* [TASK TO COMPLETE] Using the records below, locate all lines containing "where" and return them.

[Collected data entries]
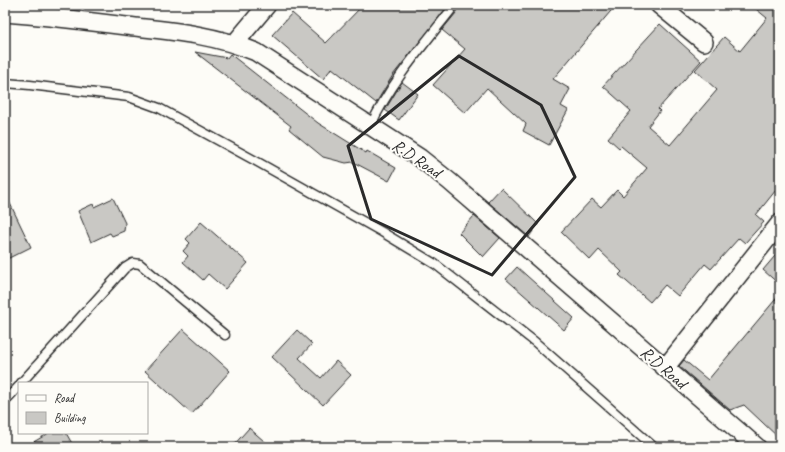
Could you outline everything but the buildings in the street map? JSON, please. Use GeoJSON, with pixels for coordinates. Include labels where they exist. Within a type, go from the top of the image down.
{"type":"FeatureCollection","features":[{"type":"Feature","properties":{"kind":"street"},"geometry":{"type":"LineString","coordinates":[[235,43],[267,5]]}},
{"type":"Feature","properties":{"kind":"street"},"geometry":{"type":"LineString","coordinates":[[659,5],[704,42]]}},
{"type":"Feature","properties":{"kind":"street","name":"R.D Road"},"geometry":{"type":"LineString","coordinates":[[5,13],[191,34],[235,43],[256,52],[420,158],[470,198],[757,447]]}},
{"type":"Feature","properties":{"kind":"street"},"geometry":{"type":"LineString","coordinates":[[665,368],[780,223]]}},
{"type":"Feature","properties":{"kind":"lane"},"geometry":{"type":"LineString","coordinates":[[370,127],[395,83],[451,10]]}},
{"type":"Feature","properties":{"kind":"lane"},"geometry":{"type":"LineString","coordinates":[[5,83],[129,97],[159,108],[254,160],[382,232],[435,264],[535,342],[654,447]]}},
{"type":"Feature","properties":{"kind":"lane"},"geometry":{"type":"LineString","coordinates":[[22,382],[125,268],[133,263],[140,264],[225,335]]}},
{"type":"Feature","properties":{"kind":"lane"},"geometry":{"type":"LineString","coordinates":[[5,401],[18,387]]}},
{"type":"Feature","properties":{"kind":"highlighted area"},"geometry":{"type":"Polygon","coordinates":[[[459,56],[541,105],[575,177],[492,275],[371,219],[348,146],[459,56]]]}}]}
...
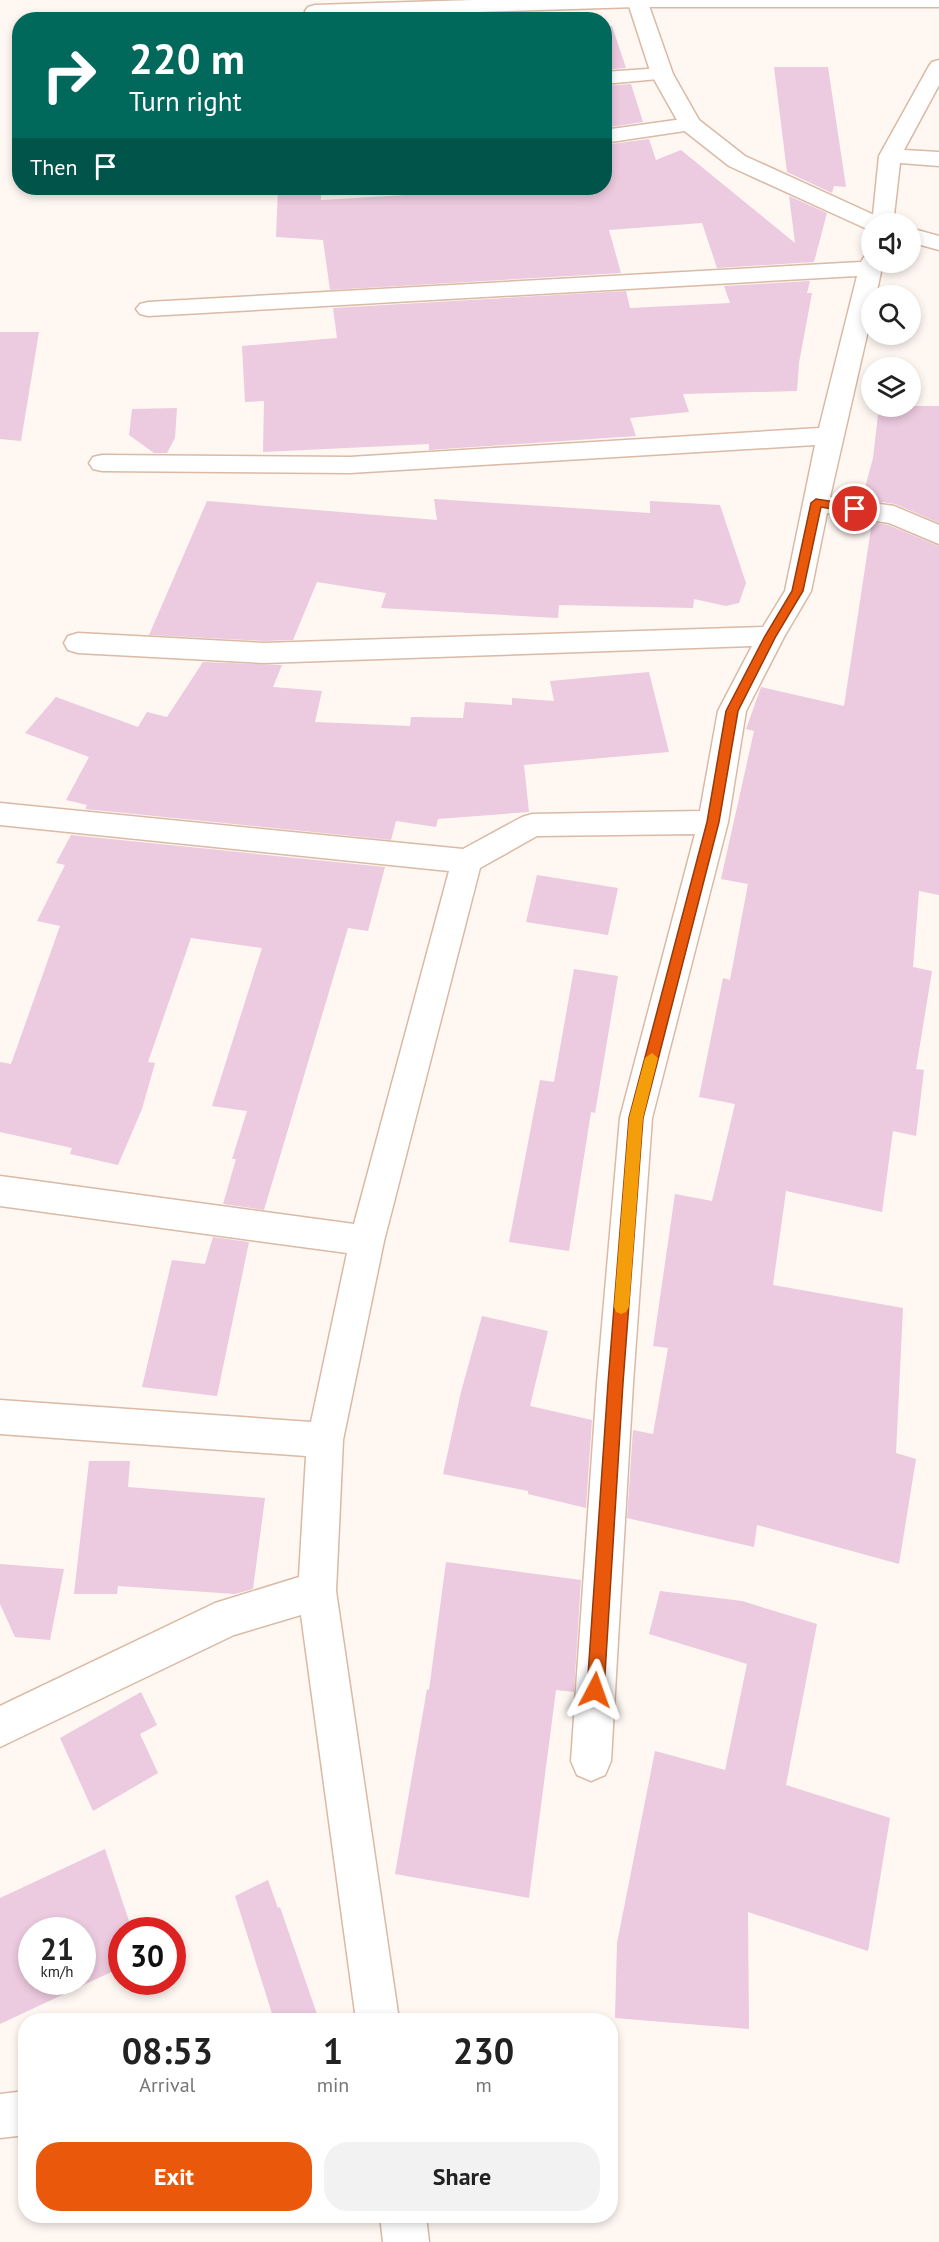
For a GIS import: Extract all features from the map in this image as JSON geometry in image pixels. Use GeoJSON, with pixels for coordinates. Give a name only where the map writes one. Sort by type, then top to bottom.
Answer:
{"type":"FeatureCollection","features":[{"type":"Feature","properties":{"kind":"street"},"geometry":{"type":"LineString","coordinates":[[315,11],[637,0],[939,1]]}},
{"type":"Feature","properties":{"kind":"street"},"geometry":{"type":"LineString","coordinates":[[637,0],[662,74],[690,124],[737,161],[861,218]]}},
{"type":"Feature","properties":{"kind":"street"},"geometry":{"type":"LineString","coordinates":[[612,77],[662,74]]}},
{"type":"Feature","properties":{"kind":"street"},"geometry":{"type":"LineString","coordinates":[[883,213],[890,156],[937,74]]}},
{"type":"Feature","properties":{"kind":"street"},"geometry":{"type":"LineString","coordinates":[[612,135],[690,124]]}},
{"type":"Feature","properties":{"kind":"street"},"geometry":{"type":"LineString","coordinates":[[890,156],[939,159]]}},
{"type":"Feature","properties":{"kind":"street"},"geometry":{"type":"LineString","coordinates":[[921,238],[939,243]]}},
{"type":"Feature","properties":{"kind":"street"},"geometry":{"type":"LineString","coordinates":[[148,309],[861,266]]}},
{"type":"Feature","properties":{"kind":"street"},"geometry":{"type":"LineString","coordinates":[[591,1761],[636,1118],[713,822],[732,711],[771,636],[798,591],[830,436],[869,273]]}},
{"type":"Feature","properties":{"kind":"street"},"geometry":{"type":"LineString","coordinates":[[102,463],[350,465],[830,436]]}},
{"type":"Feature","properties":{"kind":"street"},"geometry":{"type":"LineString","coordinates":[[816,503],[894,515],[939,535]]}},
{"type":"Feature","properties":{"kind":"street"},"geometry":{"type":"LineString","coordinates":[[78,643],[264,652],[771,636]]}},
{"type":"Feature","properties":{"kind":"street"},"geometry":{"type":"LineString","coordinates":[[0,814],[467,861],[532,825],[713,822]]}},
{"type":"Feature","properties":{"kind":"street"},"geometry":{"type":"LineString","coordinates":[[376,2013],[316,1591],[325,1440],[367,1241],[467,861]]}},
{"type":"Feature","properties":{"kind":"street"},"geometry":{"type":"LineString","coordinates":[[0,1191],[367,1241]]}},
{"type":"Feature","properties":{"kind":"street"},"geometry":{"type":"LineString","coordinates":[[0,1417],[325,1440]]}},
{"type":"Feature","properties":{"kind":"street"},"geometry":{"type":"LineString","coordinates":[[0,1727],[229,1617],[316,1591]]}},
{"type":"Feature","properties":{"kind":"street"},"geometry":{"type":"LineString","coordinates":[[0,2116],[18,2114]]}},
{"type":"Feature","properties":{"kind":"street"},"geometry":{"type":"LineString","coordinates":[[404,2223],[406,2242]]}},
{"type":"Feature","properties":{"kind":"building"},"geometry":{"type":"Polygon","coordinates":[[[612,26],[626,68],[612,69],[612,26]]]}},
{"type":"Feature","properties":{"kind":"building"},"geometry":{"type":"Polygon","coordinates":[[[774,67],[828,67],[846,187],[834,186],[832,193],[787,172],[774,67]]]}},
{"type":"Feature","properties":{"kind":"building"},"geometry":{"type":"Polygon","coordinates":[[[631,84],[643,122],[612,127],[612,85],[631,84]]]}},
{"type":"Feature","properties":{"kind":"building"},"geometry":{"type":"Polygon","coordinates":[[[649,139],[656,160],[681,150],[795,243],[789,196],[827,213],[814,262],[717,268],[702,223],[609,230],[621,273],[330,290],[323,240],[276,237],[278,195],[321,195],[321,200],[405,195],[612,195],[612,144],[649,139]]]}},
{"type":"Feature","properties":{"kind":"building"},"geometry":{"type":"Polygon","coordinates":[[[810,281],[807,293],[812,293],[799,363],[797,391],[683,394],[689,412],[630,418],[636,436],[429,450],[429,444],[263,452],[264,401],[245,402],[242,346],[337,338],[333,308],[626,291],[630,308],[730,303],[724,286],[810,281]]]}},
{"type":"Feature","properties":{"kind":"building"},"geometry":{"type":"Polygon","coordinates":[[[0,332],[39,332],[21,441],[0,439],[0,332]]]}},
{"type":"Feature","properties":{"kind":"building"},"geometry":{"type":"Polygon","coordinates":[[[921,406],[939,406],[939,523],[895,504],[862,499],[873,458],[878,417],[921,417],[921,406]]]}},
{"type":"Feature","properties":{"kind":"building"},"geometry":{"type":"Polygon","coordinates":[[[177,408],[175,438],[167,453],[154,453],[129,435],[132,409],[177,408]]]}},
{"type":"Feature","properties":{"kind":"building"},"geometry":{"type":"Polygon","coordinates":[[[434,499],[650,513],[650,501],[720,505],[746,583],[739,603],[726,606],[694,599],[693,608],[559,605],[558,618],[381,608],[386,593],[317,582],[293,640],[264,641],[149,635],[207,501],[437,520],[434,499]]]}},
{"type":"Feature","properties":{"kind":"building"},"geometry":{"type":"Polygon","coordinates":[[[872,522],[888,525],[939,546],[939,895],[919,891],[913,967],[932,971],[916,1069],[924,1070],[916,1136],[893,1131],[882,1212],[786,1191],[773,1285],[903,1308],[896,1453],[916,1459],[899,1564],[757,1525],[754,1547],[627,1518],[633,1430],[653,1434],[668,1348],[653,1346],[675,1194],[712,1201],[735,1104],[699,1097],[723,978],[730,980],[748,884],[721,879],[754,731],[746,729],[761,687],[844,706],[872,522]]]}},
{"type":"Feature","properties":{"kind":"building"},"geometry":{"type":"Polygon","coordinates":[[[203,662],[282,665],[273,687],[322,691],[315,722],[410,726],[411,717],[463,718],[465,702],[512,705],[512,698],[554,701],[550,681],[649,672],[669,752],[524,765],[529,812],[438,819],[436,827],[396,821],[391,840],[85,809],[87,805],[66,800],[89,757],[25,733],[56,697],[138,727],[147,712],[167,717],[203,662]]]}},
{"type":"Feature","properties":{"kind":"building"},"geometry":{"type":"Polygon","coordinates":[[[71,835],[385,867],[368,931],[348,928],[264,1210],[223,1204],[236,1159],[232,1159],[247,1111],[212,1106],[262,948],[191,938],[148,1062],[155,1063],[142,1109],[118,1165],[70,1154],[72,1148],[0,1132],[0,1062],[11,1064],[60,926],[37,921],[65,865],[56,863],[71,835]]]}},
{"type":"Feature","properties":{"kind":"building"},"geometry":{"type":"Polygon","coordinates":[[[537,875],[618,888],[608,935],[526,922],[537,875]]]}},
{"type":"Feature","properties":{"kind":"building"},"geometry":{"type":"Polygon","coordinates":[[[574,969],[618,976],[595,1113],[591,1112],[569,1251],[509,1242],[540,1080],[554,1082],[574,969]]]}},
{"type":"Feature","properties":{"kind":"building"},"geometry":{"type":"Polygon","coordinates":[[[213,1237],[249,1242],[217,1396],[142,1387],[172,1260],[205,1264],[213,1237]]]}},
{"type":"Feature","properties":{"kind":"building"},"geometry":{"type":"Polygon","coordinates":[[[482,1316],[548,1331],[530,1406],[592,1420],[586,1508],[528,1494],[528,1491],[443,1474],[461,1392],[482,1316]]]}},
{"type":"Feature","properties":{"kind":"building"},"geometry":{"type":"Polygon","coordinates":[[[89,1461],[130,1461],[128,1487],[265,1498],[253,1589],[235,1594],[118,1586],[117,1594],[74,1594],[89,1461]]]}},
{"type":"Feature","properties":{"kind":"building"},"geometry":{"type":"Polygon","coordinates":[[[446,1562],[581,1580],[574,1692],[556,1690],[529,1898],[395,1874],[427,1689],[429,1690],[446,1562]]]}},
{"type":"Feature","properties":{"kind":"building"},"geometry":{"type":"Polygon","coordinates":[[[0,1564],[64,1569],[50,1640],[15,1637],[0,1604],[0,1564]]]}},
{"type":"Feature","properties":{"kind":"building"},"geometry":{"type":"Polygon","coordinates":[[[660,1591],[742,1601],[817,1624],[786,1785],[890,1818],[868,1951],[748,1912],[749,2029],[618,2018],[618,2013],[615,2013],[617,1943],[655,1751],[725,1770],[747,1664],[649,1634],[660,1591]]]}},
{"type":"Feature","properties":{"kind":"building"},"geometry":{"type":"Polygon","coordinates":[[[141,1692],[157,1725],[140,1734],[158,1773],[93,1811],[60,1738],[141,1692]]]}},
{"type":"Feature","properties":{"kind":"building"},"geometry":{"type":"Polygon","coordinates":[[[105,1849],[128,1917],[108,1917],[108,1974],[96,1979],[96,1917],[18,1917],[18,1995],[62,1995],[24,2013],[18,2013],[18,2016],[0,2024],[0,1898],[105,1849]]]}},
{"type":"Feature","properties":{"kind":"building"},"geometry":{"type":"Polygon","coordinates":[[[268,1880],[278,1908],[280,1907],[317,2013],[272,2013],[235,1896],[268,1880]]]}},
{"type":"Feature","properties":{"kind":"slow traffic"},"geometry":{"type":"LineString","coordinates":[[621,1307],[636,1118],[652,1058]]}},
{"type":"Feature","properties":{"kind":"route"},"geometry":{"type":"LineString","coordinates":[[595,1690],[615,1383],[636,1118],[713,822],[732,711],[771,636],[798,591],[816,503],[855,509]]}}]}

* [RESPONSE TO THE TASK]
Could you outline everything but the buildings in the street map? JSON, please. Use GeoJSON, with pixels for coordinates. Include labels where they exist. Within a type, go from the top of the image down.
For a GIS import: Extract all features from the map in this image as JSON geometry in image pixels. Use GeoJSON, with pixels for coordinates. Give a name only where the map writes one. Sort by type, then top to bottom.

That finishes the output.